### Text passage
^^^^^^^^
For example, rather than think about how to acquire new users and build the total user number up, the graph helps you think about what activities are going to encourage more users to participate.

If the system works better for each individual when each individual brings their friends along into the system, then the network will do all the work of building the user numbers up for its own selfish gain.

In the Social Guardian example, the incentive to encourage more users to join is natural.  You want other people to bubble up interesting content for you, and you might like to read it along with them. Your experience gets better with more users, therefore you want to add users to the system.

Everyone wins.

And that’s the lesson: generative networks build value for all those who participate.

It works in lots of different contexts, and the media business is incredibly well suited for it.

Of course, publishers with open approaches to the network have an easier path toward generativity, but it’s certainly not limited only to those with open platforms.

As Steven Berlin Johnson once noted about the amazing power of Apple’s more closed ecosystem:

“…if you get the conditions right, a walled garden can turn into a rain forest.”

The key is to build generativity in the business model, a business architecture that creates value for everyone as opposed to the more simplistic industrial era give-and-take relationship with customers.  Value must form as a result of more participants contributing more activity.

More specifically, advertising must match and relate to the activity happening across the system.  Products offered for sale must add a layer of value on top of what’s possible within the network.  Partners using the system must be able to profit while also adding value the system can’t otherwise offer on its own.

Crucially, the business must be open to giving away control to the participants in the platform, or it risks failing to be generative.

Jonathan Zittrain argues in his book “The Future of the Internet and How to Stop It” that openness is a prerequisite to generativity.  Owners of generative platforms need to understand the impact of what they are doing and to act responsibly for future generations.

“the pieces are in place for a wholesale shift away from the original chaotic design that has given rise to the modern information revolution. This counterrevolution would push mainstream users away from a generative Internet that fosters innovation and disruption, to an appliancized network that incorporates some of the most powerful features of today’s Internet while greatly limiting its innovative capacity—and, for better or worse, heightening its regulability. A seductive and more powerful generation of proprietary networks and information appliances is waiting for round two. If the problems associated with the Internet and PC are not addressed, a set of blunt solutions will likely be applied to solve the problems at the expense of much of what we love about today’s information ecosystem. (p. 8)”
^^^^^^^^
### Task item
Reproduce the passage on generative networks between "If the system" and "suited for it.", inclusive. Rely solely on the passage on generative networks.

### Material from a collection
^^^^^^^^
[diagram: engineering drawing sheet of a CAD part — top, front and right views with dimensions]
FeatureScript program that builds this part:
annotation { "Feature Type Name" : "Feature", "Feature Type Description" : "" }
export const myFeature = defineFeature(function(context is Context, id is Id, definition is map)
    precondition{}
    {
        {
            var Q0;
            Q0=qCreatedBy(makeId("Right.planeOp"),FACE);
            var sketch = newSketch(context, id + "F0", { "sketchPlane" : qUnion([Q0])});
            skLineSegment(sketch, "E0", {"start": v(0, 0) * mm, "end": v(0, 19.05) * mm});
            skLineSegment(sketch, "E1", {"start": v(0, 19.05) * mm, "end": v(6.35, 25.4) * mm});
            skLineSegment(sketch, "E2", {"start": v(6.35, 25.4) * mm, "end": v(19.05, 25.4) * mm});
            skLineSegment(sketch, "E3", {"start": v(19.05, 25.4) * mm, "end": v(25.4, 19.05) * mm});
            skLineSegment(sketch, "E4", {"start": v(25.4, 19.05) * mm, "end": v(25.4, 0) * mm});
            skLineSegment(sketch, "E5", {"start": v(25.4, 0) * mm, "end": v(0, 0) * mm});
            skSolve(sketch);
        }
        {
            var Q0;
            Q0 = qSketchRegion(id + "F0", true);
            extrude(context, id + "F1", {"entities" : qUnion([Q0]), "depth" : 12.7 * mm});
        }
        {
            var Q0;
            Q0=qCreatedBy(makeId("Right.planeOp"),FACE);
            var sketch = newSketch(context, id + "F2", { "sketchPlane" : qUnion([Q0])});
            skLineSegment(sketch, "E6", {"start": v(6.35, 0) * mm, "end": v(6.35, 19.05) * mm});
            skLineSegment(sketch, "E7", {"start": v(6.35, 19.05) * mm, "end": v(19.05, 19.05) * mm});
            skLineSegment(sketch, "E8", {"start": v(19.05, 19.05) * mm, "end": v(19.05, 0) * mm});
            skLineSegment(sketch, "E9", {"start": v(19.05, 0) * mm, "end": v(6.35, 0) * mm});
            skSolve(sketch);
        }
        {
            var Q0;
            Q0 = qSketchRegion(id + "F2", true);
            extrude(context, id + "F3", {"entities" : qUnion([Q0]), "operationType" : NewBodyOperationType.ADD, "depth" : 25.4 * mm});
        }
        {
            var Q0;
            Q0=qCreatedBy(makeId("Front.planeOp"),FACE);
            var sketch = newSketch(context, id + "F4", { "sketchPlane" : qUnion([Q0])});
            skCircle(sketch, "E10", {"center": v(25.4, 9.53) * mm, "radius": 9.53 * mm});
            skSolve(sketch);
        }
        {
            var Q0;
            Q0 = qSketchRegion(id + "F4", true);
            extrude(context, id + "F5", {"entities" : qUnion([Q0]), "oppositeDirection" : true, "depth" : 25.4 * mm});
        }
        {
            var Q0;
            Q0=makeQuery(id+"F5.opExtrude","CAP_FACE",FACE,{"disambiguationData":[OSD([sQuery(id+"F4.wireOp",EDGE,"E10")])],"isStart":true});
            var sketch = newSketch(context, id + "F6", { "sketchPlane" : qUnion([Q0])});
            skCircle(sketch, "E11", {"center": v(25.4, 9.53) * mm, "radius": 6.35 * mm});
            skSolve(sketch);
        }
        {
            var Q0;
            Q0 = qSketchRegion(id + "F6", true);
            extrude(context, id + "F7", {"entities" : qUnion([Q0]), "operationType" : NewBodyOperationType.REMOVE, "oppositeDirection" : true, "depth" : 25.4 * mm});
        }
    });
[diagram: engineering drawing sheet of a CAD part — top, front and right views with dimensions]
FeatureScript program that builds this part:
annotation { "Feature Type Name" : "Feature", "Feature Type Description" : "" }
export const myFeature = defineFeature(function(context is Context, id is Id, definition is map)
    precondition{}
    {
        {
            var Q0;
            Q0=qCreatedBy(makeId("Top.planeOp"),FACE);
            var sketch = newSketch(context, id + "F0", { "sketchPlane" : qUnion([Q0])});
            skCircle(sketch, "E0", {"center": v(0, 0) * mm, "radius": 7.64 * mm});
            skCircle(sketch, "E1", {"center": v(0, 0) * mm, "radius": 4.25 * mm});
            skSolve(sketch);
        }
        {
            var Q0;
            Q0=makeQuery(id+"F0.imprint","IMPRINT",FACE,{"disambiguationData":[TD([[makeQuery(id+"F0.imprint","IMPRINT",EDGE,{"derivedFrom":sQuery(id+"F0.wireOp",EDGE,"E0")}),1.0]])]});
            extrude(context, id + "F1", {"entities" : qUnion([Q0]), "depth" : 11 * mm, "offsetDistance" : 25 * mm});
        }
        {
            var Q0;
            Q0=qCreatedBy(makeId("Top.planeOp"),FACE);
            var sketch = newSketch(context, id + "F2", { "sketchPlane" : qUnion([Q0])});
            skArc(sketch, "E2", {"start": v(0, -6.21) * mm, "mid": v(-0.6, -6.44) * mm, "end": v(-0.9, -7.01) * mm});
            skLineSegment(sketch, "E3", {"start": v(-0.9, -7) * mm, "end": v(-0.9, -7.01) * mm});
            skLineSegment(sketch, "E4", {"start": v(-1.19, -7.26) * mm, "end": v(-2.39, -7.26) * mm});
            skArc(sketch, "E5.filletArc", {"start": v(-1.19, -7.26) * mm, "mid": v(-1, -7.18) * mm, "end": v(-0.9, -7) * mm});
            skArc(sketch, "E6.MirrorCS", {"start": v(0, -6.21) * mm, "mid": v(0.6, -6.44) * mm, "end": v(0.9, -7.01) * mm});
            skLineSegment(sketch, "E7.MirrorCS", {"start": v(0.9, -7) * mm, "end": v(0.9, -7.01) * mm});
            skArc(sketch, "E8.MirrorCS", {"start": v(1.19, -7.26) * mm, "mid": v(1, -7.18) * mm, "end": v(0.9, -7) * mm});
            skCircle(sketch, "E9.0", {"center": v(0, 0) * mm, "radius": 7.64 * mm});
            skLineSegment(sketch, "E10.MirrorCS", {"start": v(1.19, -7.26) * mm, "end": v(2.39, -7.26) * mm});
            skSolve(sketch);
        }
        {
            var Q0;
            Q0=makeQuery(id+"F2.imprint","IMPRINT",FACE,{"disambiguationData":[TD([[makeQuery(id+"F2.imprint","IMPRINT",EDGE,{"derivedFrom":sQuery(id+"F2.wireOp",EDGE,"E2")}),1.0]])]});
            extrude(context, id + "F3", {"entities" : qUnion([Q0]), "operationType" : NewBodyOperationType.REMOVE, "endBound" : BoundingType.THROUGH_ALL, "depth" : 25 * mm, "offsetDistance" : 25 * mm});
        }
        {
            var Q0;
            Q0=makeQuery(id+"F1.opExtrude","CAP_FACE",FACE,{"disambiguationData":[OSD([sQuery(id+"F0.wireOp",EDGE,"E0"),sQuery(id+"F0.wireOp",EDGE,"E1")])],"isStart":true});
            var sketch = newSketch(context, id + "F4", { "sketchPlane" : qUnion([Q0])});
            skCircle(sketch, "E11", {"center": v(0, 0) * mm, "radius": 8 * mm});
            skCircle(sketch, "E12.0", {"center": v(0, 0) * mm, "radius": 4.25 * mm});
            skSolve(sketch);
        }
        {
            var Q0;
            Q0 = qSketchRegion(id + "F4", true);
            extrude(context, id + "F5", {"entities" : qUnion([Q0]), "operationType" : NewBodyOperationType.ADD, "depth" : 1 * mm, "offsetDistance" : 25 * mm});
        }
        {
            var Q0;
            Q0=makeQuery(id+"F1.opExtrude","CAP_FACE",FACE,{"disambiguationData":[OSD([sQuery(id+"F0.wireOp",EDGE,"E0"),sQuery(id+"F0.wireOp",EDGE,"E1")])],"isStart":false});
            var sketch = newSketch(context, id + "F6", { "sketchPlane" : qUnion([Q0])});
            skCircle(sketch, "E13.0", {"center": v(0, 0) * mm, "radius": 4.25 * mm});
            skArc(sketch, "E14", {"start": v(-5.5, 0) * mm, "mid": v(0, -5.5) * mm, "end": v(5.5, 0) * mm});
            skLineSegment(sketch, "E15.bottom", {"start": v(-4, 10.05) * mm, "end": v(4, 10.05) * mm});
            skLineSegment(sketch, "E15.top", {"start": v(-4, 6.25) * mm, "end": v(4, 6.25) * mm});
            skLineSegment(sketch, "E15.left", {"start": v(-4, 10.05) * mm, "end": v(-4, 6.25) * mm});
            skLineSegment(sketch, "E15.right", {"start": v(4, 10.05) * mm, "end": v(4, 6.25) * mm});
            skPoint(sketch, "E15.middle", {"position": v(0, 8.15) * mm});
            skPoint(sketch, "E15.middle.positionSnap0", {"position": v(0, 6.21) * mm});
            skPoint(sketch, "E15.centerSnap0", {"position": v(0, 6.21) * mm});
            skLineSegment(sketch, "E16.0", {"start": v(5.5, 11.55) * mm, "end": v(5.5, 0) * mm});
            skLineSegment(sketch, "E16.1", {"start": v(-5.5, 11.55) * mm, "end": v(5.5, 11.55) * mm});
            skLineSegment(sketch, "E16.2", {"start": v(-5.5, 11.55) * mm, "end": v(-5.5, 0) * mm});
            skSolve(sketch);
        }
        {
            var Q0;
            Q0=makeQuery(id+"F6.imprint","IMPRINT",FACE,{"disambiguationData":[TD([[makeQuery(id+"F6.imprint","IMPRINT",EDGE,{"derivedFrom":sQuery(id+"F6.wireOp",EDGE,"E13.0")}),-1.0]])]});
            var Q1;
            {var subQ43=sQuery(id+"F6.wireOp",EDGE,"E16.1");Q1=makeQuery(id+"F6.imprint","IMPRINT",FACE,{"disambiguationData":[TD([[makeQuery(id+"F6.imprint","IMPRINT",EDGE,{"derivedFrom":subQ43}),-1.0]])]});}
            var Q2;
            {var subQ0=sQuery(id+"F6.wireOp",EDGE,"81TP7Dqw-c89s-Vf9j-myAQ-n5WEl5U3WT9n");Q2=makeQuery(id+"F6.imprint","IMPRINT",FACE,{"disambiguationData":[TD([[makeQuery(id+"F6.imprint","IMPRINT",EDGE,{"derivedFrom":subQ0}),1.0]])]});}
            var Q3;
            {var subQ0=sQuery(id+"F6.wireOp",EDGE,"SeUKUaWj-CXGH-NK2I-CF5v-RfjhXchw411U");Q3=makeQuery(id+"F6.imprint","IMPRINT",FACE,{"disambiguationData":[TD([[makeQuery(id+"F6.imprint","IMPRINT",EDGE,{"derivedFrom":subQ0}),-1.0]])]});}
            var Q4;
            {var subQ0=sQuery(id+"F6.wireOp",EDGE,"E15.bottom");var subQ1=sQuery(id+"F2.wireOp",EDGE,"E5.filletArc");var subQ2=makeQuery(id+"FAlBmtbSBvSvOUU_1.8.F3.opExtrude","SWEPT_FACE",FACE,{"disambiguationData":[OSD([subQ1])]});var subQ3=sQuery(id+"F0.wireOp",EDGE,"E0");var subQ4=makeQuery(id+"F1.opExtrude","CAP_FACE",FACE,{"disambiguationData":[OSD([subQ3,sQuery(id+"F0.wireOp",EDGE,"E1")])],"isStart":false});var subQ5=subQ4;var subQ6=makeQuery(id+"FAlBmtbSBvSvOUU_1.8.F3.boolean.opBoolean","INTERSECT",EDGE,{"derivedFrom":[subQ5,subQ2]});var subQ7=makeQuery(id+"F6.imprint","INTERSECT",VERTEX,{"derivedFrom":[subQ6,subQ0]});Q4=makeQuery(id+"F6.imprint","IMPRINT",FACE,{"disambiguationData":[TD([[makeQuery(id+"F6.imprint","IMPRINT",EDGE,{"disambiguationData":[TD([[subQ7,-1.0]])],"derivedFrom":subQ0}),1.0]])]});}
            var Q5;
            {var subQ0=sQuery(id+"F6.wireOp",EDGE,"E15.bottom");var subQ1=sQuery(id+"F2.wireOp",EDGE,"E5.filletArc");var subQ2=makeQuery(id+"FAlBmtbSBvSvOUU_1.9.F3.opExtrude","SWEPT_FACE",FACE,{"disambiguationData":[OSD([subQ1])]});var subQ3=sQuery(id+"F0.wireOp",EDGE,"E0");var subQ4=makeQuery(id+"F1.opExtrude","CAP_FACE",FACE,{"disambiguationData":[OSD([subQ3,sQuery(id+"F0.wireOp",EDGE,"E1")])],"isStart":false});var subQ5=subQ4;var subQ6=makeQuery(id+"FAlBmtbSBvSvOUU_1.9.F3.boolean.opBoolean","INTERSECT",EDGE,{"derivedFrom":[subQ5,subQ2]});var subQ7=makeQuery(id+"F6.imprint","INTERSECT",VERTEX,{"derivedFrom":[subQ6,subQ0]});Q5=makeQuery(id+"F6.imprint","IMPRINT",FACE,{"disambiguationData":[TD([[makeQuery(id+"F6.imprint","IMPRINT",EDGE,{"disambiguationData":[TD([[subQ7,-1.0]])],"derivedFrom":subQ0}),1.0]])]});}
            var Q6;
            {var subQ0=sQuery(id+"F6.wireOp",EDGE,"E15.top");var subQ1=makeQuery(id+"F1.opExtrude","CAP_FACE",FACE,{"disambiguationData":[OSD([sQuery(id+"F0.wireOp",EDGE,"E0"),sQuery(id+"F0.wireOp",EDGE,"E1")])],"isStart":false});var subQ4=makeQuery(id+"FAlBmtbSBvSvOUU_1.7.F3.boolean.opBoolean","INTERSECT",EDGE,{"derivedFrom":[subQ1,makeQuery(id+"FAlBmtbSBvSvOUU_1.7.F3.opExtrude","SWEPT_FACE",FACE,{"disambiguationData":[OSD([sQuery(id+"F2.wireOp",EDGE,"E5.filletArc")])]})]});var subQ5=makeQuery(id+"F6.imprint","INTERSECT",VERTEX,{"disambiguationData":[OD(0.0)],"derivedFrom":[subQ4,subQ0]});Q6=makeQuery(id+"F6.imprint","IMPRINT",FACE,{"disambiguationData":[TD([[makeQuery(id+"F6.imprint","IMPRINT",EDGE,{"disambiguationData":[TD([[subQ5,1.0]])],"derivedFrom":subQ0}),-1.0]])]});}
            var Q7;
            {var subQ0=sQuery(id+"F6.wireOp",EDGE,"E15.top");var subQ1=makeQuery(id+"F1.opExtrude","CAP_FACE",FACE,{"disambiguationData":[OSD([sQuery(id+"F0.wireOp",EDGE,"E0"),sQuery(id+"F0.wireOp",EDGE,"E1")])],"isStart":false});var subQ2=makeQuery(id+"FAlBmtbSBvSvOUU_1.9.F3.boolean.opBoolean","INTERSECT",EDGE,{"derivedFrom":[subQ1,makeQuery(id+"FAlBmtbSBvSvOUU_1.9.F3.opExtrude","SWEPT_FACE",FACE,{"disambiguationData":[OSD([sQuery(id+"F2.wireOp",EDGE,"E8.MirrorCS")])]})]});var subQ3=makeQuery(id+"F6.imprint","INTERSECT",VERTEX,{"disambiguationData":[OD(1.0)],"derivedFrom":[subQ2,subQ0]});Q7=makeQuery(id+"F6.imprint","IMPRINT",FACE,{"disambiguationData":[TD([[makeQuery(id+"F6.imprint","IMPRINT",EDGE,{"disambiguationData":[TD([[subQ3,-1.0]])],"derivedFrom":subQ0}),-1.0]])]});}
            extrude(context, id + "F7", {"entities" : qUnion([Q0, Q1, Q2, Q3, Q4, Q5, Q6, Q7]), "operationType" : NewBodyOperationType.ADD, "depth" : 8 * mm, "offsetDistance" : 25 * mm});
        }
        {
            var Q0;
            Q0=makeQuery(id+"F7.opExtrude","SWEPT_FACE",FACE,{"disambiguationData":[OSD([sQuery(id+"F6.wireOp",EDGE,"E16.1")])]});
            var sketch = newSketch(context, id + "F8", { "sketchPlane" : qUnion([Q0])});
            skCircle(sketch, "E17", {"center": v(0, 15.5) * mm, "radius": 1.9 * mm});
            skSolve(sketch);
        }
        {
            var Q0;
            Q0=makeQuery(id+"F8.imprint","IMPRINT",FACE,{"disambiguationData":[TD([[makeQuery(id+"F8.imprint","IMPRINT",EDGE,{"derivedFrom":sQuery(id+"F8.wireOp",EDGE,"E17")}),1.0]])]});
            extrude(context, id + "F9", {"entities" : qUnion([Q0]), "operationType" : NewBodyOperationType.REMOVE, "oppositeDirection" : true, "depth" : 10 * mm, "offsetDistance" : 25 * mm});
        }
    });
^^^^^^^^
### Solved exercise
If the system works better for each individual when each individual brings their friends along into the system, then the network will do all the work of building the user numbers up for its own selfish gain.

In the Social Guardian example, the incentive to encourage more users to join is natural.  You want other people to bubble up interesting content for you, and you might like to read it along with them. Your experience gets better with more users, therefore you want to add users to the system.

Everyone wins.

And that’s the lesson: generative networks build value for all those who participate.

It works in lots of different contexts, and the media business is incredibly well suited for it.